In Asia itself, there is a yawning differential between highly rated non telco credits such as Hong Kong's A3/A+ rated KCRC, whose bond was bid at 91bp over Treasuries yesterday and A3/A rated Hutchison Whampoa, whose bond was bid at 204bp.

Despite the fact that SingTel's pricing appears wide, a number of fixed income research heads believe that it is fairly valued. Most viewpoints start from a belief that company has reached its rating peak and will remain stable at best over the coming few years.

"When I first heard the price talk, I thought this deal was an absolute gift for investors," says one. "But now that it's been bought down so much I think it's close to fair value, although it does look cheap on a relative value basis against credits such as Hutch.

"Personally I would rather buy other credits now," he adds. "SingTel has created so much unsatisfied demand that there will be a spillover effect into comparable Asian credits and these are the ones a clever investor should be positioning themselves in."

A number of analysts highlight the fact that SingTel's rapid diversification across Asia and the debt it has built up along the way negate much of the halo effect of triple-A rated Singapore.

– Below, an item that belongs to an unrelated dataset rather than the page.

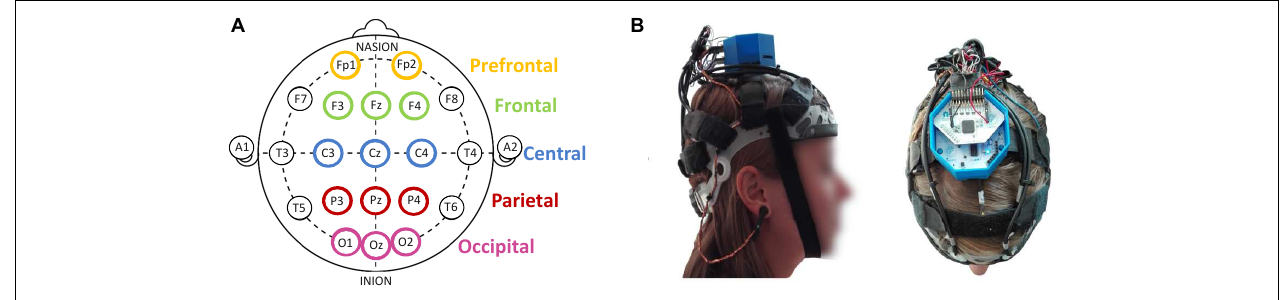
FIGURE 2 | Illustration of (A) electrode positioning based on a modified International 10–20 Electrode Placement System; (B) EEG headset (14 dry and active Conscious Labs electrodes (https://conscious-labs.com)) with the OpenBCI (http://openbci.com) acquisition card (right).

However, HSBC analyst Imogine Baker believes that it was this latter factor which swayed Standard & Poor's to assign a double-A rating.

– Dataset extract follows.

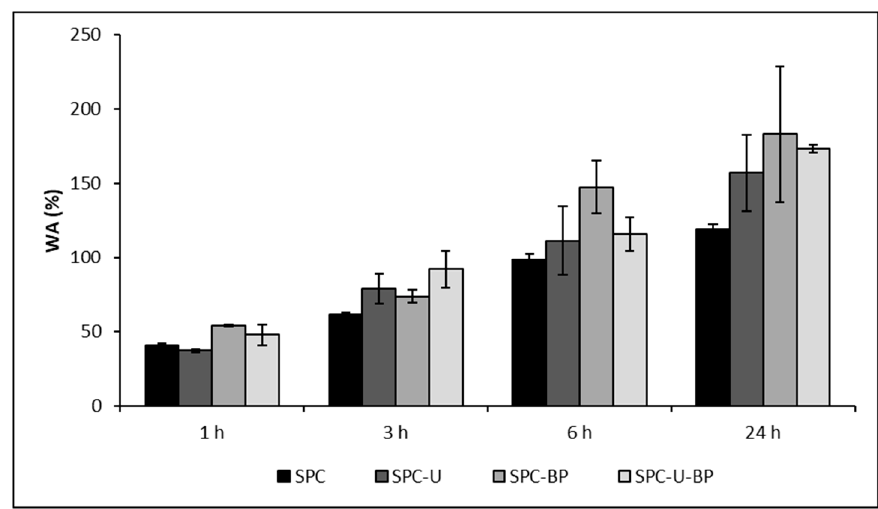
Figure 5. Thickness swelling (TS) of the injection-molded pieces after immersion in water.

She comments, "SingTel's gearing is quite high for its rating category, but there is a high level of implicit support from its government, which is not so clear with Telstra, which has similar levels of debt but is rated one notch lower by S&P."

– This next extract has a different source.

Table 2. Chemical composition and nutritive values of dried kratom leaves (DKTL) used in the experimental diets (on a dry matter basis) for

As a result of the latest bond deal, analysts say that SingTel has a total of S$11.3 billion ($6.19 billion) debt outstanding equating to gross gearing of 82.8% and net gearing of roughly 70%. By contrast, Telstra has gross gearing of 101% and net gearing of 77%.

These debt levels stand far higher than the 30% comfort zone SingTel previously stated it would be happy with. Nearly half the amount ($2.65 billion) was inherited from Optus. It is also a far cry from the S$100 million in debt SingTel carried on its balance sheet back in 1999 and the S$5.8 billion ($3.25 billion) net cash position it reported earlier this year just before it announced its intention to purchase Optus.

Having said that its Telkomsel acquisition this November will be its last for the intermediate term, analysts believe the company will now look to reduce gearing. Proceeds from the deal, for example, will be used to take out an A$3 billion ($1.54 billion) bridge financing for the Optus acquisition.

Some also conclude that the success of the company's deal may be a harbinger of greater international involvement in Asia's credit markets.

Says Stephen Cheng, UBS Warburg's head of fixed income research, "Demand for this deal has exceeded everyone's expectations. Until now, the main driver of Asian deals has been Asian demand. The next step is to get the Europeans and US accounts more fully involved again. PCCW provided an indication that they're coming back and now that Korea has been upgraded again, we believe there may a greater consensus among international investors that Asian risk has finally bottomed out."